Segment Start: SUPPLIED MATERIAL

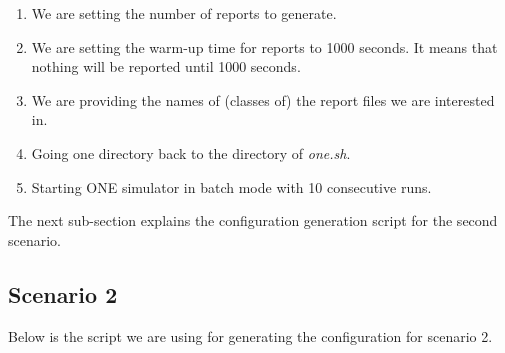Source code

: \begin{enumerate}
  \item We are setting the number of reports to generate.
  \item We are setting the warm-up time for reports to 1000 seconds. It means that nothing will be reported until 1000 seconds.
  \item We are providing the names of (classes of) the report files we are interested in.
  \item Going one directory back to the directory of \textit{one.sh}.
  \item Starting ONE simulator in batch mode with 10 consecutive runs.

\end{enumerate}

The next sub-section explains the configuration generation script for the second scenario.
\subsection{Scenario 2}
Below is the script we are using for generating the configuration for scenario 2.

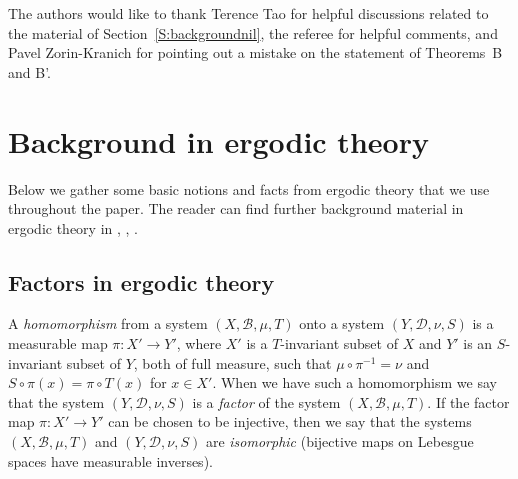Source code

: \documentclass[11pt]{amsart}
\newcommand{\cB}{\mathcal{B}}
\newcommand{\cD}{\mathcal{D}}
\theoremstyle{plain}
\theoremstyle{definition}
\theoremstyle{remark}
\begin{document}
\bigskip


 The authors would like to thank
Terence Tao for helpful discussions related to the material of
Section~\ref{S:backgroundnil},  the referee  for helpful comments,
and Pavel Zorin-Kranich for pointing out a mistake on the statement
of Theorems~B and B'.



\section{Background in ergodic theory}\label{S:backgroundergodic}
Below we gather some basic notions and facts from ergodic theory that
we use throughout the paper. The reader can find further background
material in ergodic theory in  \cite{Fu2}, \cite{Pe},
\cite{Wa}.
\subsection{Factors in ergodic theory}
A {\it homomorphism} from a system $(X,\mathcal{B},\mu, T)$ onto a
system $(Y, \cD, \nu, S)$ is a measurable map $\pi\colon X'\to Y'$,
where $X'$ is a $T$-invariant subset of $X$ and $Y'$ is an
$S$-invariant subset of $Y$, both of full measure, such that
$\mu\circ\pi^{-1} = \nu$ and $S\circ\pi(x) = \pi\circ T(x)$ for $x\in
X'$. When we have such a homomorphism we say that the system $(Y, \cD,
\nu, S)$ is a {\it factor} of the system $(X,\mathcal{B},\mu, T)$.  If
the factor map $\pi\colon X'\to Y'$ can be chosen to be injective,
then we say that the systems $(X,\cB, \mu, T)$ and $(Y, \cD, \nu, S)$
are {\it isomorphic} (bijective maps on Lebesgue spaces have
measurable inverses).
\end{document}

Segment End: SUPPLIED MATERIAL

Each line from the one with "where $X'$ is" through the end of the records above should be written out exactly. No other line should appear.

where $X'$ is a $T$-invariant subset of $X$ and $Y'$ is an
$S$-invariant subset of $Y$, both of full measure, such that
$\mu\circ\pi^{-1} = \nu$ and $S\circ\pi(x) = \pi\circ T(x)$ for $x\in
X'$. When we have such a homomorphism we say that the system $(Y, \cD,
\nu, S)$ is a {\it factor} of the system $(X,\mathcal{B},\mu, T)$.  If
the factor map $\pi\colon X'\to Y'$ can be chosen to be injective,
then we say that the systems $(X,\cB, \mu, T)$ and $(Y, \cD, \nu, S)$
are {\it isomorphic} (bijective maps on Lebesgue spaces have
measurable inverses).
\end{document}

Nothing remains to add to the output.